Four of the islands have had historical eruptions and the rest have been subhistoric. Therefore, it is a volcanologically active archipelago.
All subaerial volcanic activity has been concentrated in the last 20 Ma.
The two eastern islands, Lanzarote and Fuerteventura, emerge on a transitional crust that aligns in a N30ºE direction, more or less parallel to the African coast. They form part of an arched volcanic corridor that includes large underwater banks such as the Concepción, Dacia or Anika banks, which are 1,000 km long.
The other five islands are on Jurassic-age oceanic crust, rising from 4,000-5,000 m in depth. The subaerial phase is much younger. The oldest islands are Fuerteventura and Lanzarote and the youngest are the westernmost, La Palma 4 Ma and El Hierro 2-1.7 Ma.

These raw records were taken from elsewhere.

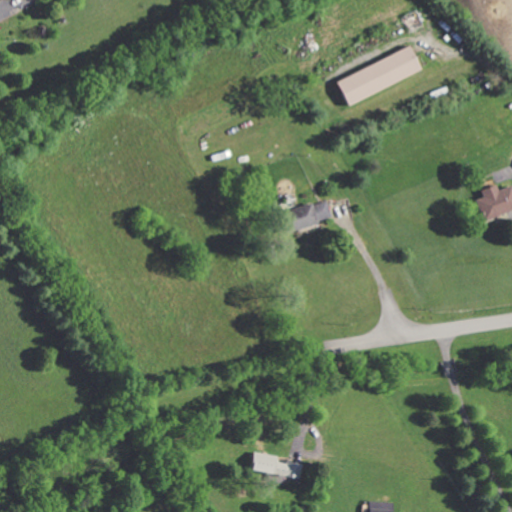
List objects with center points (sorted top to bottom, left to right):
road: (158, 2)
building: (411, 21)
road: (495, 61)
building: (375, 77)
building: (493, 202)
building: (305, 216)
road: (386, 279)
road: (425, 332)
road: (474, 414)
road: (304, 423)
building: (271, 467)
building: (369, 511)
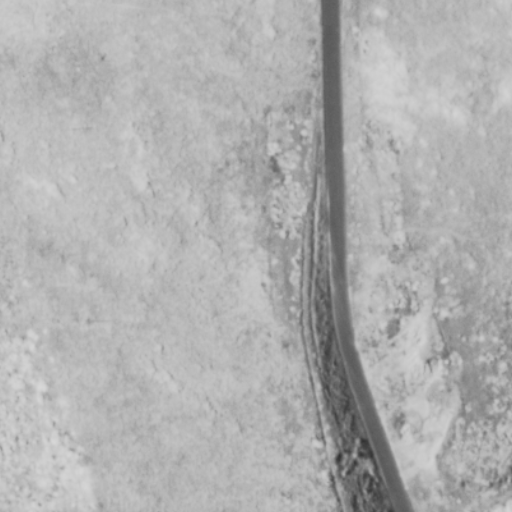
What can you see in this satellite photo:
road: (341, 260)
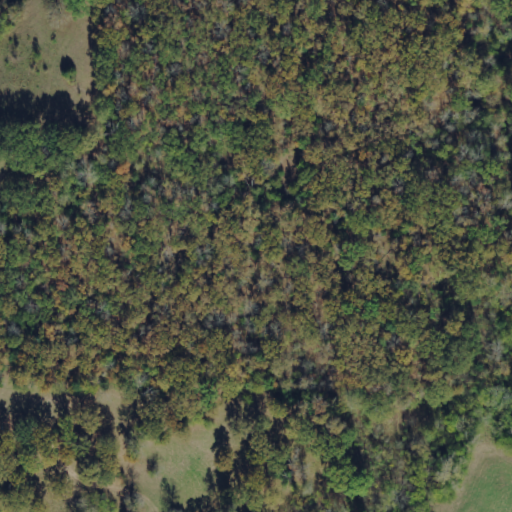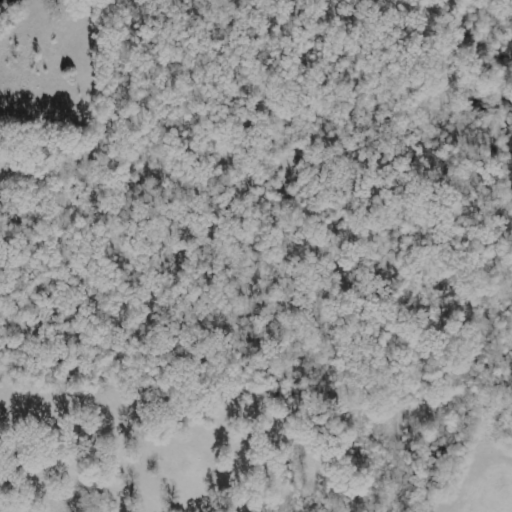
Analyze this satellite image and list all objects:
park: (268, 202)
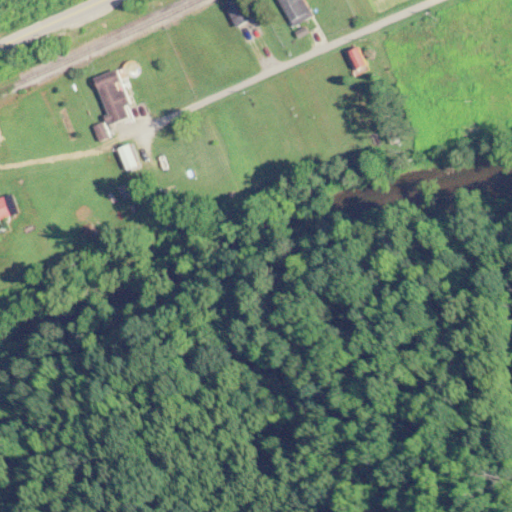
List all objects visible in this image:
building: (298, 10)
building: (299, 11)
building: (244, 19)
building: (244, 19)
road: (52, 24)
railway: (89, 41)
building: (359, 61)
road: (290, 63)
building: (116, 96)
building: (116, 96)
building: (5, 209)
building: (5, 210)
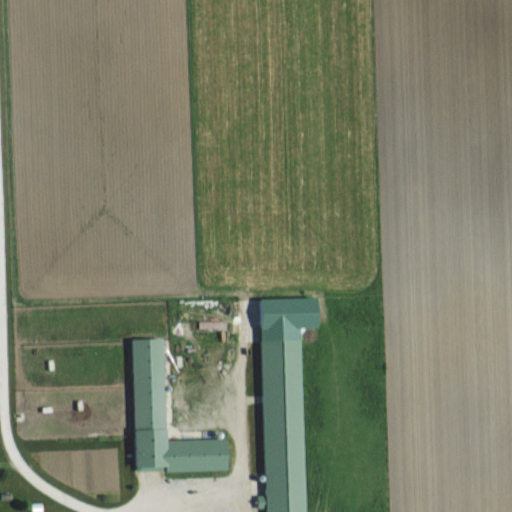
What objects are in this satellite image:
building: (157, 421)
building: (275, 425)
road: (14, 444)
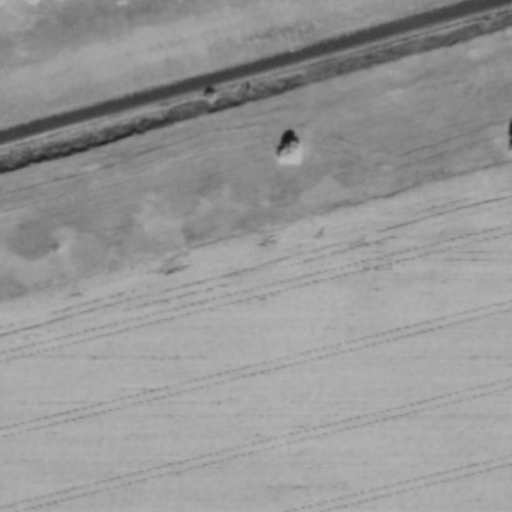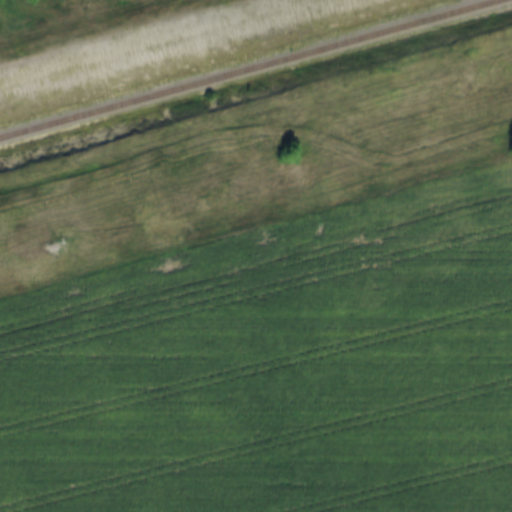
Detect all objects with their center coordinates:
railway: (256, 80)
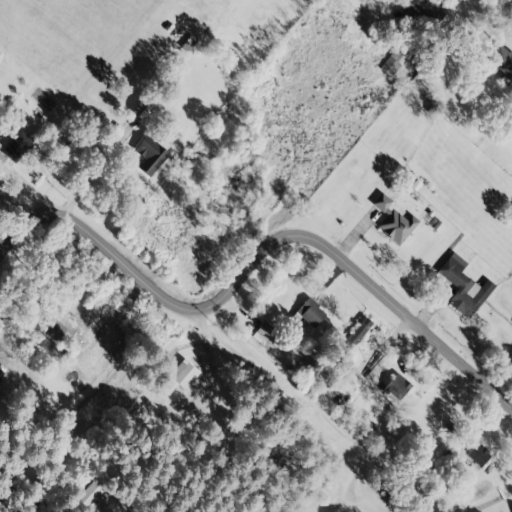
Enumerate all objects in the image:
building: (393, 61)
building: (502, 61)
building: (16, 145)
building: (149, 155)
building: (1, 158)
road: (0, 170)
road: (86, 180)
building: (393, 219)
road: (255, 270)
building: (462, 285)
building: (309, 311)
building: (355, 333)
building: (183, 373)
building: (396, 386)
road: (266, 413)
building: (477, 453)
building: (90, 495)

There is thus a certain polarity in the emissions which move from east to west which is reminiscent (not entirely) of hot spot dynamics.
Quaternary fault tectonic structures are not conspicuous, however there are folded Cretaceous sedimentary structures in the Fuerteventura Basal Complex.
The seismicity of the Canary Islands archipelago is of moderate magnitude, shallow and closely linked to historical or more recent eruptive phases such as: the southern third of La Palma, the southern half of El Hierro (the highest concentration of epicenters) or the historical volcanoes of the NW Tenerife rif (Chahorra volcano, Chinyero volcano) of the S rif (Vilaflor volcanoes) and the Dorsal rif axis (Siete Fuentes a Arafo eruptive axis). Also of special importance is the seismicity between the islands of Tenerife and Gran Canaria, which reaches the highest magnitudes of the archipelago, up to M 5.5.